Commissioners Pai and O’Rielly pointed out that common sense reforms and the elimination of long-identified wasteful spending were ignored by the FCC in favor of an expansion of the program; there were not even changes in the unwieldy application process.  Commissioner O’Rielly detailed the impact of the increased expenses:

If surveys are accurate, our fellow citizens are worried about their jobs and employment, mortgages and home prices, student loan debt, college costs for their kids, food prices, lack of retirement savings, and many other financial problems.  In reality, these issues are not all solvable by the government, nor should they be, and most Americans don’t expect the government to do so.  But we shouldn’t make their problems and concerns worse by adding new taxes and fees on their monthly expenses. 

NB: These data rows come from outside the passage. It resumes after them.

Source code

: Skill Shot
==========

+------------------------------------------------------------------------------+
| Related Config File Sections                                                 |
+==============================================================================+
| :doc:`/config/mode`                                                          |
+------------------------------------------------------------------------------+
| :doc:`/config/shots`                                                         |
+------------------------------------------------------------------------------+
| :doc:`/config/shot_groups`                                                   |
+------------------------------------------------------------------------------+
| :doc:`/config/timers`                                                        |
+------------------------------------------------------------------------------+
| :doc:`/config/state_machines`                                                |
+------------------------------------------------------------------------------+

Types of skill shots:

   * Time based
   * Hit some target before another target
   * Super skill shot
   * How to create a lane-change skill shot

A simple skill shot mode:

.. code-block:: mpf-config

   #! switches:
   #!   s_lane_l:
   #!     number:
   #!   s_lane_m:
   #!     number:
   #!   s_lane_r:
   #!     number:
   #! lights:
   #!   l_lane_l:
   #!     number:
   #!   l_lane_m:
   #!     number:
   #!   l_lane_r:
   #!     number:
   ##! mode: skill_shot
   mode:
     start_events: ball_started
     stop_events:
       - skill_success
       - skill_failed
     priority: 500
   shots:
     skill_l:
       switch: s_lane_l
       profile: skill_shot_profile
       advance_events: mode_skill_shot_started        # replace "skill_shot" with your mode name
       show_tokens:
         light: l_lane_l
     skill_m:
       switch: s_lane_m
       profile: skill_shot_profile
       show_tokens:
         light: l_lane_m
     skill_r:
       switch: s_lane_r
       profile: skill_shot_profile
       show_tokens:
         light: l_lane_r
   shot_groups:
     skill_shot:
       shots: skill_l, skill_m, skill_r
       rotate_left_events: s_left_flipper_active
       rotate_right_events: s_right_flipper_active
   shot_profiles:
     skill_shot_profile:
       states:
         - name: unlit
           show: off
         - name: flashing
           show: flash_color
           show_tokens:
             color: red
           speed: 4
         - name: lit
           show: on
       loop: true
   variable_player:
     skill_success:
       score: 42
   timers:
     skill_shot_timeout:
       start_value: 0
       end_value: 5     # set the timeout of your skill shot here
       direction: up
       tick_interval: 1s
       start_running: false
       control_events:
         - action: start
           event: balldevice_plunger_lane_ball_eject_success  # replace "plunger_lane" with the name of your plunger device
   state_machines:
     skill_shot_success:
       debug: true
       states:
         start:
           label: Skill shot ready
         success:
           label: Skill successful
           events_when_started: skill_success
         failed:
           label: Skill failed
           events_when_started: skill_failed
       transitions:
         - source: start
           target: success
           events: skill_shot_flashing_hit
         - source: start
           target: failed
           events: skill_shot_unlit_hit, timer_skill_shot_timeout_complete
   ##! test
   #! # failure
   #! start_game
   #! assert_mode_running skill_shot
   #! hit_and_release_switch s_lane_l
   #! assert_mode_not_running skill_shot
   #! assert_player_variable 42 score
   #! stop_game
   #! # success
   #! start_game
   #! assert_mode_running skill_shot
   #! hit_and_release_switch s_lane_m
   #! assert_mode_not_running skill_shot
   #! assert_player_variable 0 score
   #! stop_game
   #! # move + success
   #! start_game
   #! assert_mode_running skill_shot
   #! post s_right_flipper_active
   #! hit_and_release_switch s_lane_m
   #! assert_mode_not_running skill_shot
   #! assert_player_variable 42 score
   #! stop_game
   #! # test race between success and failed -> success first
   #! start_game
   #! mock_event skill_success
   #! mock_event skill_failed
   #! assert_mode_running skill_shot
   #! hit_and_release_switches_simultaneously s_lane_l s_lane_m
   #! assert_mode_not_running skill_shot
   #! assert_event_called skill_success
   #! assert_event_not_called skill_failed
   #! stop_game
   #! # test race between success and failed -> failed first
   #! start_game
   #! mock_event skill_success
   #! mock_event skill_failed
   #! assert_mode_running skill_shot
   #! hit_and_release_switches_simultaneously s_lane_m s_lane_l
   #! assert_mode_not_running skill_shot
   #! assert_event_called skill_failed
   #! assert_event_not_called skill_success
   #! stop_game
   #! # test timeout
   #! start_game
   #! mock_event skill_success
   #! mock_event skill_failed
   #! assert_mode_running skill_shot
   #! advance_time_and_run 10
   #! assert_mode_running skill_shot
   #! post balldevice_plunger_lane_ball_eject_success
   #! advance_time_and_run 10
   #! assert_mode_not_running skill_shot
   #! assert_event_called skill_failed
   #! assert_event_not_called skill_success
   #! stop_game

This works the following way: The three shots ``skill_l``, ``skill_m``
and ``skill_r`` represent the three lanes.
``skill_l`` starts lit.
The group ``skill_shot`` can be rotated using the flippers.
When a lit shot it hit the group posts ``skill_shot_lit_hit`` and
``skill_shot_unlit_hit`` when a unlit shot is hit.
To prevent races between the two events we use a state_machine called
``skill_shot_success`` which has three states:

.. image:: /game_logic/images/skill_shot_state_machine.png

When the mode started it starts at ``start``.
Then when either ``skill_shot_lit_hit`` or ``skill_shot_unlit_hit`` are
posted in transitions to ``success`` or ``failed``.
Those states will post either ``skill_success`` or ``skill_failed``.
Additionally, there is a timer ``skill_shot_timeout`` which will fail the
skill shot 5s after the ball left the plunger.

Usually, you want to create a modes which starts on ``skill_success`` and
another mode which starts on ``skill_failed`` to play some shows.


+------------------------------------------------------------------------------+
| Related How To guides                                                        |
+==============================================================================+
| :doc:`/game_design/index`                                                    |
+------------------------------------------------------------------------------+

According to Commissioner O’Rielly, the E-Rate fund will increase by 62 percent, and will be generated by the FCC raising “telecommunications bills by at least 16 percent.”  O’Rielly also predicts that the FCC will impose new fees on broadband services. 

Commissioner Pai explained why there was no reason for the FCC to increase these fees:

So why does the Commission now think that another $4.5 billion [$1.5 billion over three years] is needed to meet demand for broadband connectivity?  In large part, it is because we are succumbing to a disease that afflicts so many inside the Beltway.  We don’t show that we care about a program by doing the hard work needed to solve it.  No, instead, we talk about how much we care about a problem based on the amount of money we are willing to throw at it, a public demonstration of supposed “compassion,” “courage,” and “vision” – all of which of course, is easy to do when you are spending other people’s money.”

Commissioner O’Rielly further raised concerns that the FCC would be increasing rates to cover the E-Rate expansion without also increasing the amount of matching funds from recipients, reducing incentives for more efficient spending that would stretch the dollars provided for the program. 

Increasing costs without restructuring the E-Rate program exemplifies the need to revamp the entire universal service program.  This is one of the many reasons that the Communications Act must be modernized and reformed in the 114th Congress.